▶ What you will do: An exact transcription of the listing, without its images, is what the answer must contain.

▶ Data for the task:
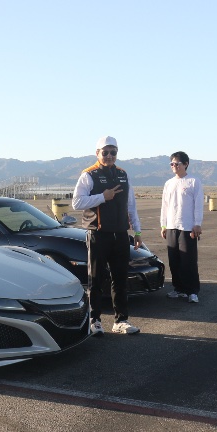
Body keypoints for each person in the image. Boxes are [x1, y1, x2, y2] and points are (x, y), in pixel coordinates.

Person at [72, 136, 142, 336]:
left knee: (120, 278)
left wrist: (137, 231)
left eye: (113, 152)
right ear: (97, 153)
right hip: (98, 234)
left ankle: (121, 320)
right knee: (96, 278)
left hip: (120, 234)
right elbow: (77, 203)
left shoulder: (122, 174)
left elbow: (131, 206)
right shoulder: (88, 175)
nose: (110, 156)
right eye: (105, 152)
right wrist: (103, 197)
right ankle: (95, 320)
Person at [160, 151, 203, 303]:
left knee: (188, 260)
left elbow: (198, 205)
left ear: (185, 164)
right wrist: (163, 225)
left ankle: (192, 291)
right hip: (172, 225)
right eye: (172, 164)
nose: (174, 166)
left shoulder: (193, 182)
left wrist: (197, 224)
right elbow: (165, 206)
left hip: (187, 226)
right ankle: (178, 289)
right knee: (174, 260)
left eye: (177, 163)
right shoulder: (169, 183)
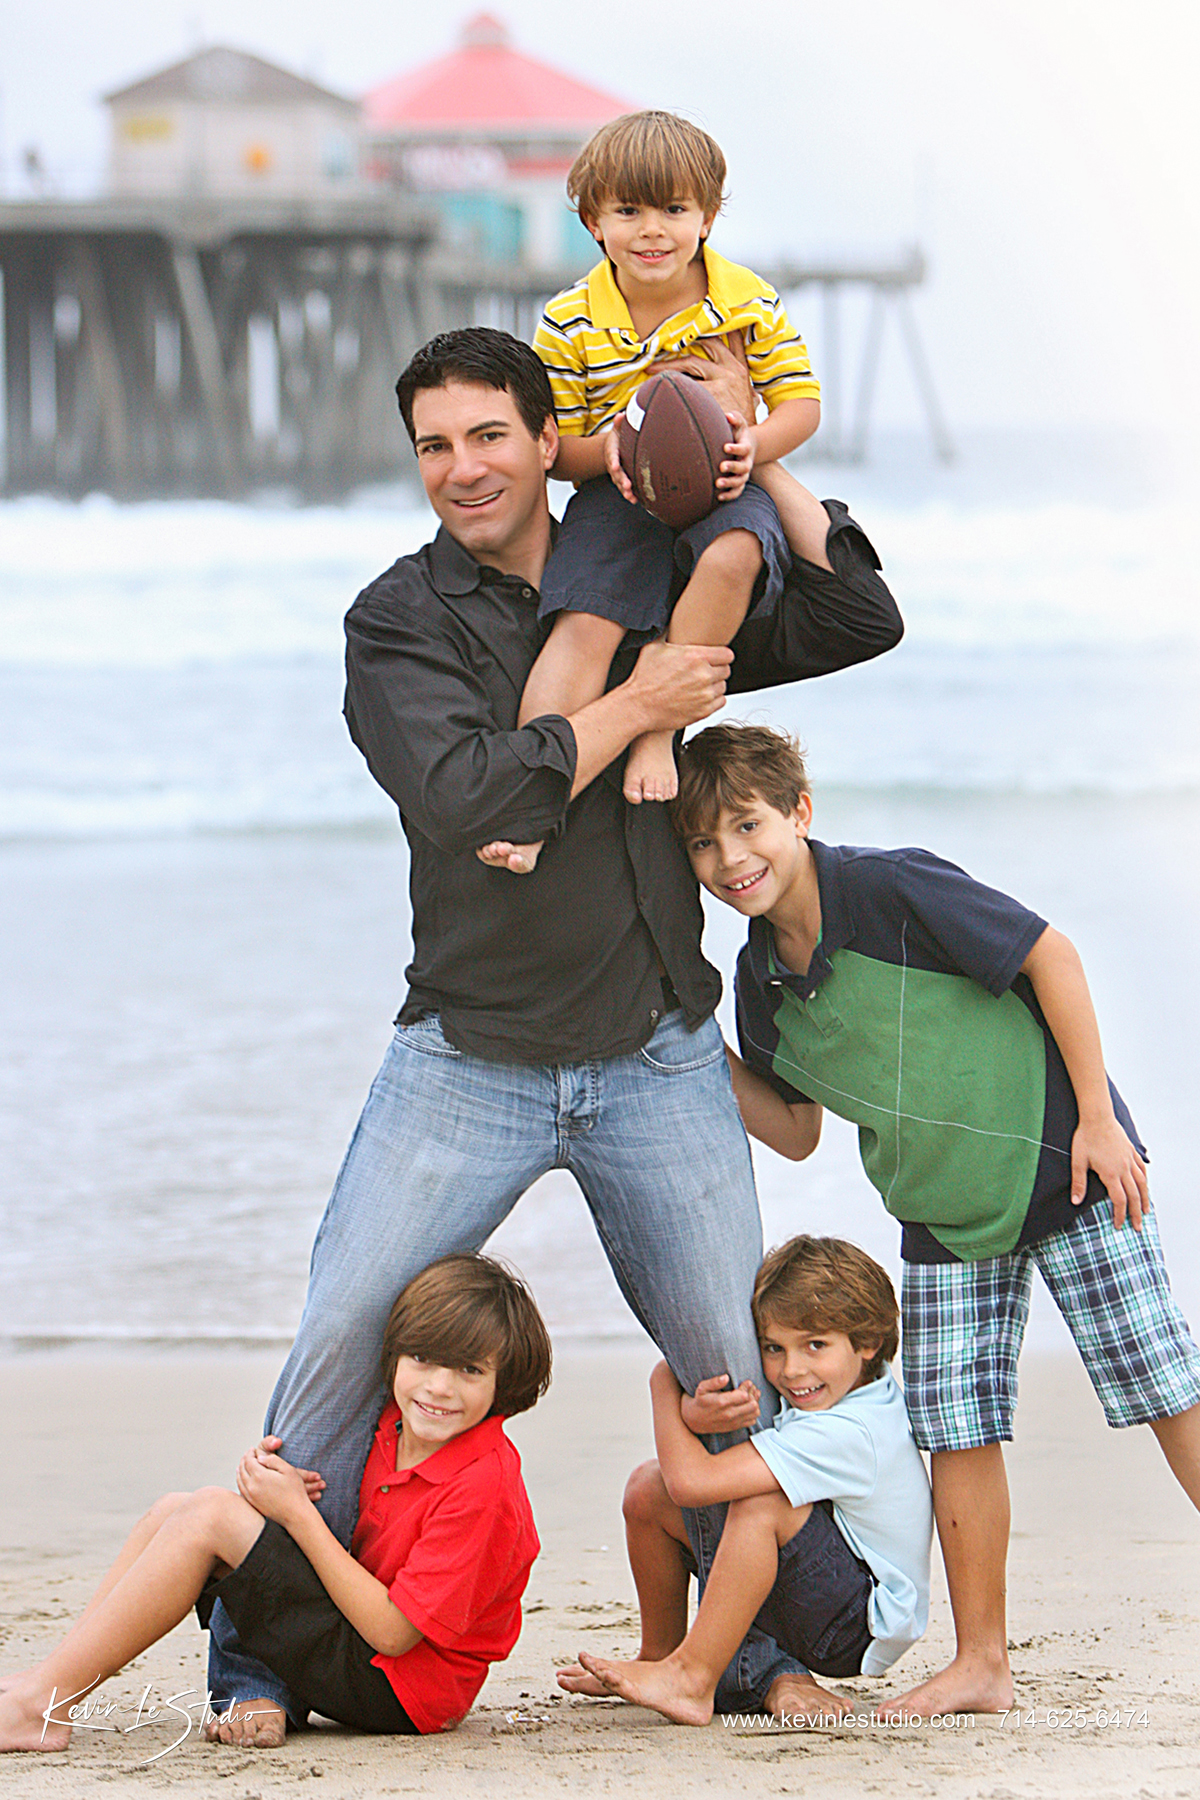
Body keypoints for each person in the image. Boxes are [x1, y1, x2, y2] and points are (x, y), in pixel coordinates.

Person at [204, 327, 903, 1742]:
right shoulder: (396, 621)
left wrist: (754, 466)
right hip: (470, 1056)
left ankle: (764, 1650)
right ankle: (259, 1666)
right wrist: (639, 706)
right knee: (341, 1343)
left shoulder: (654, 562)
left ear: (551, 440)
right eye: (433, 446)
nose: (461, 469)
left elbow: (856, 622)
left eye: (489, 437)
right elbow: (472, 798)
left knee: (728, 1365)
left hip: (655, 1052)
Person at [672, 720, 1200, 1718]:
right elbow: (793, 1130)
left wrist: (1097, 1115)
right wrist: (693, 1037)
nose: (731, 857)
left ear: (799, 814)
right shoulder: (759, 984)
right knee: (957, 1428)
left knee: (1164, 1385)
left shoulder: (890, 888)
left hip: (1067, 1160)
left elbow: (1052, 955)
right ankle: (983, 1664)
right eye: (703, 841)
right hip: (940, 1210)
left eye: (748, 825)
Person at [0, 1255, 551, 1754]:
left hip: (400, 1689)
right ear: (394, 1355)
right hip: (358, 1640)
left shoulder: (484, 1484)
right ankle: (55, 1682)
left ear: (505, 1381)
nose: (439, 1387)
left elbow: (394, 1632)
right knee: (177, 1509)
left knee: (211, 1516)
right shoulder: (390, 1423)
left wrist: (294, 1513)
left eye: (469, 1370)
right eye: (423, 1359)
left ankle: (41, 1706)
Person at [481, 111, 821, 875]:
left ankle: (655, 727)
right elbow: (552, 452)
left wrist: (749, 448)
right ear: (592, 220)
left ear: (708, 215)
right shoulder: (569, 320)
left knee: (735, 554)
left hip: (721, 482)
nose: (652, 230)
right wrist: (603, 450)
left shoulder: (745, 302)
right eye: (628, 210)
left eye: (673, 209)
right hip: (617, 488)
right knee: (585, 624)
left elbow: (802, 405)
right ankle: (532, 801)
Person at [558, 1235, 931, 1725]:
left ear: (867, 1343)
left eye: (815, 1345)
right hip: (836, 1584)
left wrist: (662, 1383)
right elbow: (674, 1485)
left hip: (856, 1624)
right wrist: (694, 1414)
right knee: (648, 1491)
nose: (792, 1370)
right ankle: (659, 1656)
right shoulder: (858, 1392)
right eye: (773, 1348)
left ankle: (692, 1678)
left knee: (765, 1505)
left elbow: (693, 1483)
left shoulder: (849, 1431)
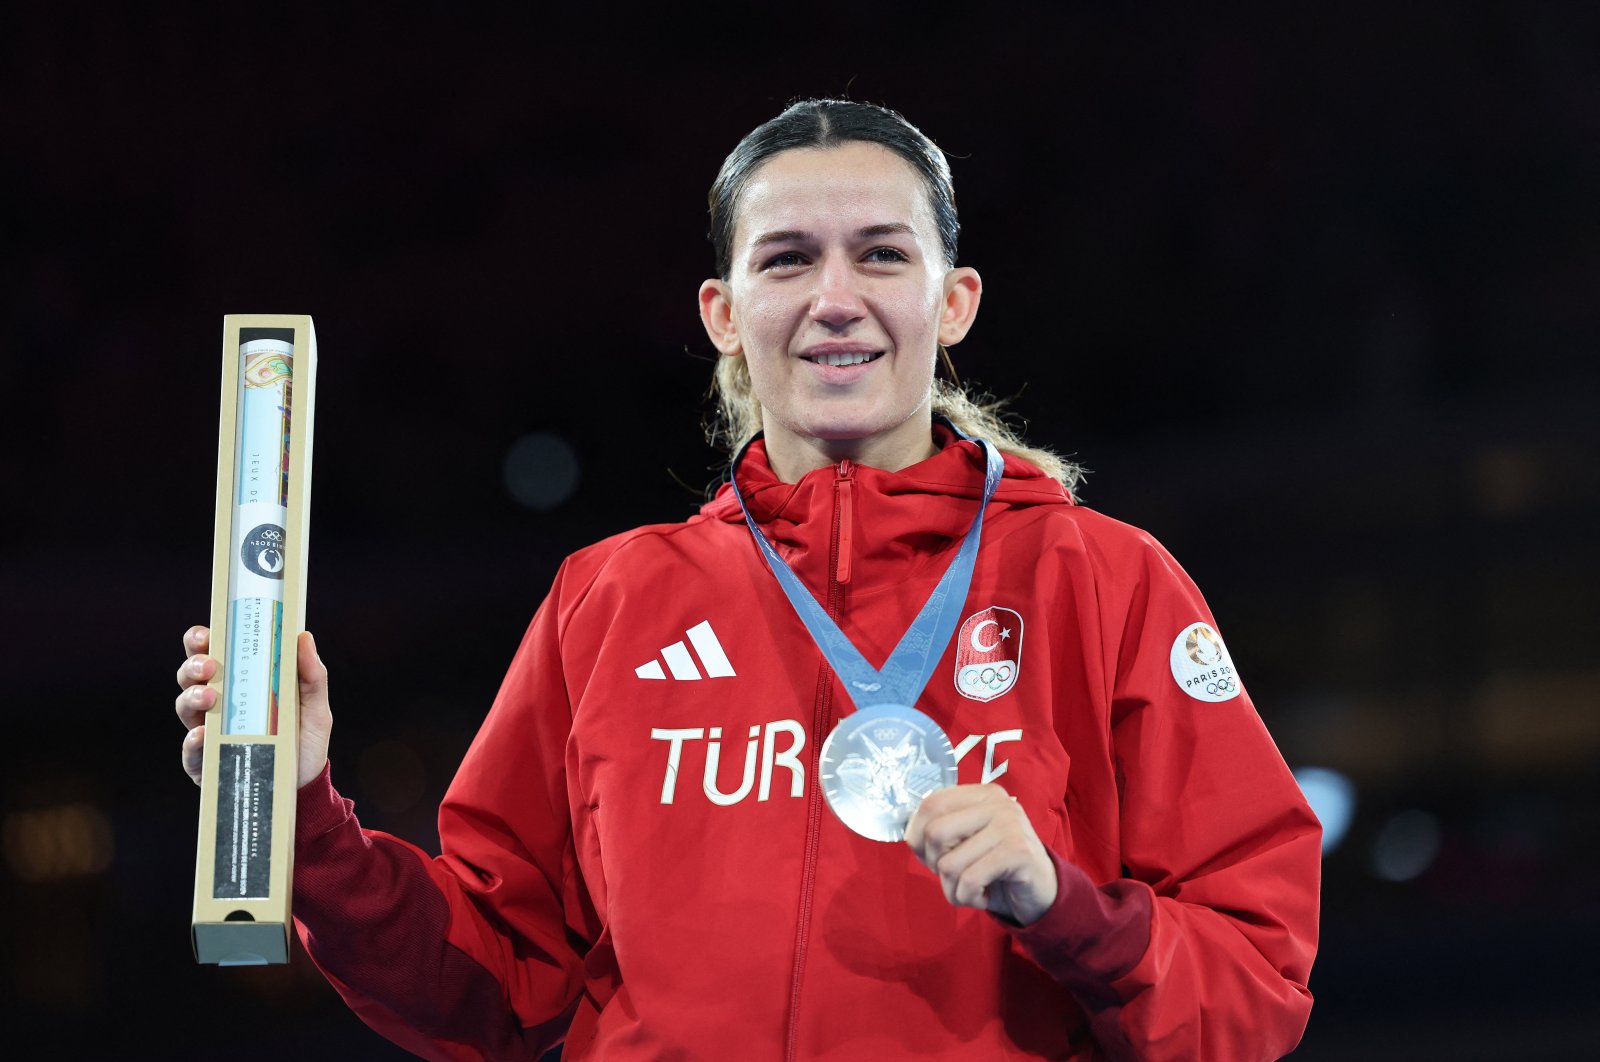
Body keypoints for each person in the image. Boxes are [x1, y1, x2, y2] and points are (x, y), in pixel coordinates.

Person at [175, 98, 1319, 1060]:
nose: (834, 297)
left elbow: (1253, 988)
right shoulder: (611, 599)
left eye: (880, 252)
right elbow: (486, 985)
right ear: (723, 315)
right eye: (786, 259)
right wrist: (301, 811)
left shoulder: (1104, 582)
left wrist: (1064, 908)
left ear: (953, 300)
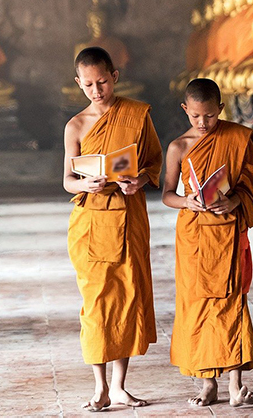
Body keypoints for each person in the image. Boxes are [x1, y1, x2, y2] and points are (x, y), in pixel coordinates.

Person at [63, 46, 162, 412]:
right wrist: (85, 185)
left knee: (126, 299)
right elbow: (68, 180)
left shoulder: (137, 114)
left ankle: (120, 387)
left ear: (115, 76)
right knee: (97, 305)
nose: (97, 90)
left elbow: (153, 161)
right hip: (92, 224)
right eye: (88, 84)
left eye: (102, 81)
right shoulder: (75, 125)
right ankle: (99, 387)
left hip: (129, 215)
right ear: (78, 83)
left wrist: (140, 180)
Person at [161, 78, 253, 407]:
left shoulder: (237, 138)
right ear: (185, 110)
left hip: (226, 232)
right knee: (196, 307)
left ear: (221, 109)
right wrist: (187, 201)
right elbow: (166, 195)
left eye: (209, 116)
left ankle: (235, 385)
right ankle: (208, 383)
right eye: (195, 117)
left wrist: (234, 201)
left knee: (230, 303)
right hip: (193, 234)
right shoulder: (178, 147)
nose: (203, 124)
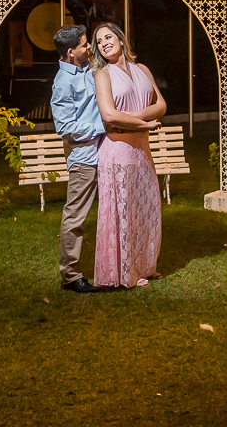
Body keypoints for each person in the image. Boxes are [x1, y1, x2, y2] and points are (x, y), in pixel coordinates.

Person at [91, 23, 166, 288]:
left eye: (108, 37)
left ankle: (145, 266)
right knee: (123, 213)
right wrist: (144, 123)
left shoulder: (142, 69)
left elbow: (161, 104)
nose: (104, 43)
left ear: (121, 39)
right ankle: (124, 272)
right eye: (99, 41)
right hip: (118, 151)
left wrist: (135, 119)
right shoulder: (103, 74)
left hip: (142, 151)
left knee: (146, 209)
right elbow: (108, 115)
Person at [50, 25, 106, 293]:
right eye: (84, 45)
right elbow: (65, 127)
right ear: (71, 52)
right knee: (75, 217)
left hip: (105, 151)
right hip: (84, 157)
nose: (89, 48)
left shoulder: (88, 69)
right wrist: (103, 128)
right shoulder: (63, 82)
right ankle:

▶ Response:
Body keypoints for each person in the image. Boxes are [x1, y1, x2, y2] and points are (x, y), in pixel coordinates.

Person at [72, 136, 142, 336]:
left knee: (120, 278)
left wrist: (137, 231)
left eye: (113, 152)
right ear: (97, 153)
right hip: (98, 234)
left ankle: (121, 320)
right knee: (96, 278)
left hip: (120, 234)
right elbow: (77, 203)
left shoulder: (122, 174)
left elbow: (131, 206)
right shoulder: (88, 175)
nose: (110, 156)
right eye: (105, 152)
right wrist: (103, 197)
right ankle: (95, 320)
Person at [160, 151, 203, 303]:
left knee: (188, 260)
left elbow: (198, 205)
left ear: (185, 164)
right wrist: (163, 225)
left ankle: (192, 291)
right hip: (172, 225)
right eye: (172, 164)
nose: (174, 166)
left shoulder: (193, 182)
left wrist: (197, 224)
right elbow: (165, 206)
left hip: (187, 226)
right ankle: (178, 289)
right knee: (174, 260)
left eye: (177, 163)
right shoulder: (169, 183)
Body keypoints for each person in the image. Boxes are [x1, y1, x2, y2] and points are (x, y), in pixel coordinates.

Person at [204, 327, 903, 1742]:
right shoulder: (396, 621)
left wrist: (754, 466)
right hip: (470, 1056)
left ankle: (764, 1650)
right ankle: (259, 1666)
right wrist: (639, 706)
right knee: (341, 1343)
left shoulder: (654, 562)
left ear: (551, 440)
right eye: (433, 446)
nose: (461, 469)
left elbow: (856, 622)
left eye: (489, 437)
right elbow: (472, 798)
left knee: (728, 1365)
left hip: (655, 1052)
Person at [672, 720, 1200, 1718]:
right elbow: (793, 1130)
left wrist: (1097, 1115)
right wrist: (693, 1037)
nose: (731, 857)
left ear: (799, 814)
right shoulder: (759, 984)
right knee: (957, 1428)
left knee: (1164, 1385)
left shoulder: (890, 888)
left hip: (1067, 1160)
left elbow: (1052, 955)
right ankle: (983, 1664)
right eye: (703, 841)
right hip: (940, 1210)
left eye: (748, 825)
Person at [0, 1255, 551, 1754]:
left hip: (400, 1689)
right ear: (394, 1355)
right hip: (358, 1640)
left shoulder: (484, 1484)
right ankle: (55, 1682)
left ear: (505, 1381)
nose: (439, 1387)
left elbow: (394, 1632)
right knee: (177, 1509)
left knee: (211, 1516)
right shoulder: (390, 1423)
left wrist: (294, 1513)
left eye: (469, 1370)
right eye: (423, 1359)
left ankle: (41, 1706)
Person at [481, 111, 821, 875]:
left ankle: (655, 727)
right elbow: (552, 452)
left wrist: (749, 448)
right ear: (592, 220)
left ear: (708, 215)
right shoulder: (569, 320)
left knee: (735, 554)
left hip: (721, 482)
nose: (652, 230)
right wrist: (603, 450)
left shoulder: (745, 302)
right eye: (628, 210)
left eye: (673, 209)
right hip: (617, 488)
right knee: (585, 624)
left elbow: (802, 405)
right ankle: (532, 801)
Person at [558, 1235, 931, 1725]:
left ear: (867, 1343)
left eye: (815, 1345)
right hip: (836, 1584)
left wrist: (662, 1383)
right elbow: (674, 1485)
left hip: (856, 1624)
right wrist: (694, 1414)
right knee: (648, 1491)
nose: (792, 1370)
right ankle: (659, 1656)
right shoulder: (858, 1392)
right eye: (773, 1348)
left ankle: (692, 1678)
left knee: (765, 1505)
left elbow: (693, 1483)
left shoulder: (849, 1431)
Body keypoints for each person in the image. Boxes are [x1, y1, x2, y2] and points are (x, y), in pixel coordinates.

Person at [175, 98, 1319, 1060]:
nose: (834, 297)
left elbow: (1253, 988)
right shoulder: (611, 599)
left eye: (880, 252)
right elbow: (486, 985)
right ear: (723, 315)
right eye: (786, 259)
right wrist: (301, 811)
left shoulder: (1104, 582)
left wrist: (1064, 908)
left ear: (953, 300)
Body keypoints for each person in the image. Boxes are [x1, y1, x2, y2] and points are (x, y), in pixel coordinates.

Person at [63, 46, 162, 412]:
right wrist: (85, 185)
left knee: (126, 299)
right elbow: (68, 180)
left shoulder: (137, 114)
left ankle: (120, 387)
left ear: (115, 76)
right knee: (97, 305)
nose: (97, 90)
left elbow: (153, 161)
right hip: (92, 224)
right eye: (88, 84)
left eye: (102, 81)
right shoulder: (75, 125)
right ankle: (99, 387)
left hip: (129, 215)
right ear: (78, 83)
left wrist: (140, 180)
Person at [161, 78, 253, 407]:
left shoulder: (237, 138)
right ear: (185, 110)
left hip: (226, 232)
right knee: (196, 307)
left ear: (221, 109)
right wrist: (187, 201)
right elbow: (166, 195)
left eye: (209, 116)
left ankle: (235, 385)
right ankle: (208, 383)
right eye: (195, 117)
left wrist: (234, 201)
left knee: (230, 303)
right hip: (193, 234)
right shoulder: (178, 147)
nose: (203, 124)
Body keypoints for each person in the image. Boxes are [x1, y1, x2, y2] and points are (x, y), in pixel coordinates.

Person at [91, 23, 166, 288]:
left eye: (108, 37)
left ankle: (145, 266)
right knee: (123, 213)
right wrist: (144, 123)
left shoulder: (142, 69)
left elbow: (161, 104)
nose: (104, 43)
left ear: (121, 39)
right ankle: (124, 272)
right eye: (99, 41)
right hip: (118, 151)
left wrist: (135, 119)
right shoulder: (103, 74)
left hip: (142, 151)
left knee: (146, 209)
right elbow: (108, 115)
Person at [50, 25, 106, 293]:
right eye: (84, 45)
right elbow: (65, 127)
right ear: (71, 52)
right knee: (75, 217)
left hip: (105, 151)
right hip: (84, 157)
nose: (89, 48)
left shoulder: (88, 69)
right wrist: (103, 128)
right shoulder: (63, 82)
right ankle:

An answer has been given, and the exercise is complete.